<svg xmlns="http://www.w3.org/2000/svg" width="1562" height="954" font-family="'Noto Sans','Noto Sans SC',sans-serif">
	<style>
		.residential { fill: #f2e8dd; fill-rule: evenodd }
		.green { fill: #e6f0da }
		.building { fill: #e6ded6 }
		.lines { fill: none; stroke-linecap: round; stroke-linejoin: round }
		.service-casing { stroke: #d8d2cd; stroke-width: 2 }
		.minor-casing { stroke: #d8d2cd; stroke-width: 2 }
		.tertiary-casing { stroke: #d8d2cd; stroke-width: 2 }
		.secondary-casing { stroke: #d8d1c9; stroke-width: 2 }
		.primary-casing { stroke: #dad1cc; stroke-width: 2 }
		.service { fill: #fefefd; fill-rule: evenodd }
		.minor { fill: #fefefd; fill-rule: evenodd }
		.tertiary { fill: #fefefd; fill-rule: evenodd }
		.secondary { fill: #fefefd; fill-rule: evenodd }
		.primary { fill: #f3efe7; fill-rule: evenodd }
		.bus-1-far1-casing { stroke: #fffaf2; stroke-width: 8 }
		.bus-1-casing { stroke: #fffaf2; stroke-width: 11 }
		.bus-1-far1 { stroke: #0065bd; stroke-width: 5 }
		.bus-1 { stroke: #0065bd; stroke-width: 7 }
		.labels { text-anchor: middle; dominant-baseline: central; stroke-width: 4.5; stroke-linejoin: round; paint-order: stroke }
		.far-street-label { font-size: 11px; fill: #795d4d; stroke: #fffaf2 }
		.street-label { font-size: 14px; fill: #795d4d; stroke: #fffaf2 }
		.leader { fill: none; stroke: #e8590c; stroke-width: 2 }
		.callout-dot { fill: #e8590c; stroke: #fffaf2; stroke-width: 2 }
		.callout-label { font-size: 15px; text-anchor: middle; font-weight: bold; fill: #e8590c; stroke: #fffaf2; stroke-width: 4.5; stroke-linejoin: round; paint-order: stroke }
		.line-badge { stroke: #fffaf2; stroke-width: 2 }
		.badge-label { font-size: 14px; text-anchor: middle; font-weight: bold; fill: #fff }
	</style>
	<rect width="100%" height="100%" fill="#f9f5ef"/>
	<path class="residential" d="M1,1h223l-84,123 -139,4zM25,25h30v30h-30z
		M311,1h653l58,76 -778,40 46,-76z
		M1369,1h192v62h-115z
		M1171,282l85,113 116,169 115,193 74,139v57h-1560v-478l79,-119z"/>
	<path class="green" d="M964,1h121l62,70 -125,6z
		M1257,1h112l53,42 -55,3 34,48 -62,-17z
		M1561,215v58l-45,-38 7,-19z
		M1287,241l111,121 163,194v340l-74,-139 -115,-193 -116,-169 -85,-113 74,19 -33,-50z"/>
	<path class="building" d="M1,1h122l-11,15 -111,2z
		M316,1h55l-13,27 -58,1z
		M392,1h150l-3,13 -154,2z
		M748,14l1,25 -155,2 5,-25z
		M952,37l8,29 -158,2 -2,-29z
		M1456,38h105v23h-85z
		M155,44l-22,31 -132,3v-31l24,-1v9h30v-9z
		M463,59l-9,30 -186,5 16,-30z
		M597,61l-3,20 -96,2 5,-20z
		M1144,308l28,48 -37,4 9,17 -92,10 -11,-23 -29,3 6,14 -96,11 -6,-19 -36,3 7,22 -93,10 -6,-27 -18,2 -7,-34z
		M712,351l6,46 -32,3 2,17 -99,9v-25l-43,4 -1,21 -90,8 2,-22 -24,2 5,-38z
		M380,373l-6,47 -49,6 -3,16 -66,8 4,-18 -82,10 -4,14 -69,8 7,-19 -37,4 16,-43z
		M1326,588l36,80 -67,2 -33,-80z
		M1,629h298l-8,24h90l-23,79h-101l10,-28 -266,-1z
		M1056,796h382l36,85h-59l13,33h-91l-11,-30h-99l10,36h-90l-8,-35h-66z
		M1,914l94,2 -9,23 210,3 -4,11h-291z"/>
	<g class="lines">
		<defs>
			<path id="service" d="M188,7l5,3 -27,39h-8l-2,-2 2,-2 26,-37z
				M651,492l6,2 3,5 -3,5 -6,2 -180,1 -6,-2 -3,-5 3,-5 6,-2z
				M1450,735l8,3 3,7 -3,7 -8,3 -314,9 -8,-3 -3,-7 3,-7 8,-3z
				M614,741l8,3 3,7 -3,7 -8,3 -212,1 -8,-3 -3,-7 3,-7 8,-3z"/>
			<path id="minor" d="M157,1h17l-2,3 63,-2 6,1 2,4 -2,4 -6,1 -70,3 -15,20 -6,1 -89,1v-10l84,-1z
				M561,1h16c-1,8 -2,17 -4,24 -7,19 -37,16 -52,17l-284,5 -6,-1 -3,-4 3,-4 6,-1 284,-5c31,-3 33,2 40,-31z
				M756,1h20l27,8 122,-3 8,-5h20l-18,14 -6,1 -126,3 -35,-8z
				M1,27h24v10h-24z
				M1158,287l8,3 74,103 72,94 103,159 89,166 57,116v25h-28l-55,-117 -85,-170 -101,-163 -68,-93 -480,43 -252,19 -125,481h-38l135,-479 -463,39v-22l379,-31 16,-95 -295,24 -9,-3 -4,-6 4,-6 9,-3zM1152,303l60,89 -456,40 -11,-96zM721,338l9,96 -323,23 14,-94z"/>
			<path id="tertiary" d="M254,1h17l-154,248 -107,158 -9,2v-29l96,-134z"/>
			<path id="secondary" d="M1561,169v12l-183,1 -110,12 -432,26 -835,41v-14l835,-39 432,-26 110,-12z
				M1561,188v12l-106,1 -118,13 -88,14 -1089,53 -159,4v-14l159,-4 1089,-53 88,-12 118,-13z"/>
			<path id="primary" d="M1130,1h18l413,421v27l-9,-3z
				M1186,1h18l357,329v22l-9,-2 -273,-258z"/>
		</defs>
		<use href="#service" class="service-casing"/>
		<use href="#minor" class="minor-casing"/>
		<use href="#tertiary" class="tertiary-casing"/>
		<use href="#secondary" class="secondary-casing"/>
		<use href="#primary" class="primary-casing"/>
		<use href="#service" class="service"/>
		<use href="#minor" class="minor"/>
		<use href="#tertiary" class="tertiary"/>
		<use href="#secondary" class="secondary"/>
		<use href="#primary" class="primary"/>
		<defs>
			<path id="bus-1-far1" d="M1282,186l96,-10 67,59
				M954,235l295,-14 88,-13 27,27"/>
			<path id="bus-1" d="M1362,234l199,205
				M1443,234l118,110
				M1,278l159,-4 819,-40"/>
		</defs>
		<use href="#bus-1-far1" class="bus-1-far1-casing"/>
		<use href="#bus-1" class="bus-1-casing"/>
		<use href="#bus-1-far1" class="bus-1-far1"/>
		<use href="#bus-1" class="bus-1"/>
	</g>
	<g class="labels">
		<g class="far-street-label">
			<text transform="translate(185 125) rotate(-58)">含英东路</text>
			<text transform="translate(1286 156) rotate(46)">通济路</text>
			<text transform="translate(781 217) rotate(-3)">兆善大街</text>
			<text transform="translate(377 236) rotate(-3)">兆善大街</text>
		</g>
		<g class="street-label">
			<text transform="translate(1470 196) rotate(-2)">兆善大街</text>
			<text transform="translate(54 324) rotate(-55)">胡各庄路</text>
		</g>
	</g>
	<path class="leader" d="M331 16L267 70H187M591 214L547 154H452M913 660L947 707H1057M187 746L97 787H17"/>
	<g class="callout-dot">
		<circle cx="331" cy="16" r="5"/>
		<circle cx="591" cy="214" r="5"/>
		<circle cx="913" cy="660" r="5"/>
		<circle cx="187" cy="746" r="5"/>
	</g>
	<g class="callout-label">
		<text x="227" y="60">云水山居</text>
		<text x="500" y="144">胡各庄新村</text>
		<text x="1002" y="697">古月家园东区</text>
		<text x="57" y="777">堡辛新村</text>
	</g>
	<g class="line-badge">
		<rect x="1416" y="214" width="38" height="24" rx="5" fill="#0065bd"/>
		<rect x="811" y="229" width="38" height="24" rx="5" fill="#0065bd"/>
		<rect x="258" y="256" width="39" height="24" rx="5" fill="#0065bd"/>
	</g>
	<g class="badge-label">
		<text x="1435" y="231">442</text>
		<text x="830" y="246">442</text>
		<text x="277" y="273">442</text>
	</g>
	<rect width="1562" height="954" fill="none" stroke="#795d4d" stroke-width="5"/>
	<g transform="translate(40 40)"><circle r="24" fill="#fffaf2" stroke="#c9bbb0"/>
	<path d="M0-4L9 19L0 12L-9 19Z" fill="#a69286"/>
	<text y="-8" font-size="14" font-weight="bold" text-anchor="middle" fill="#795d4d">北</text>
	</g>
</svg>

◆ **Work order**
Each line above that contains the word "lines" should be copied.

◆ **Solution to this problem**
		.lines { fill: none; stroke-linecap: round; stroke-linejoin: round }
	<g class="lines">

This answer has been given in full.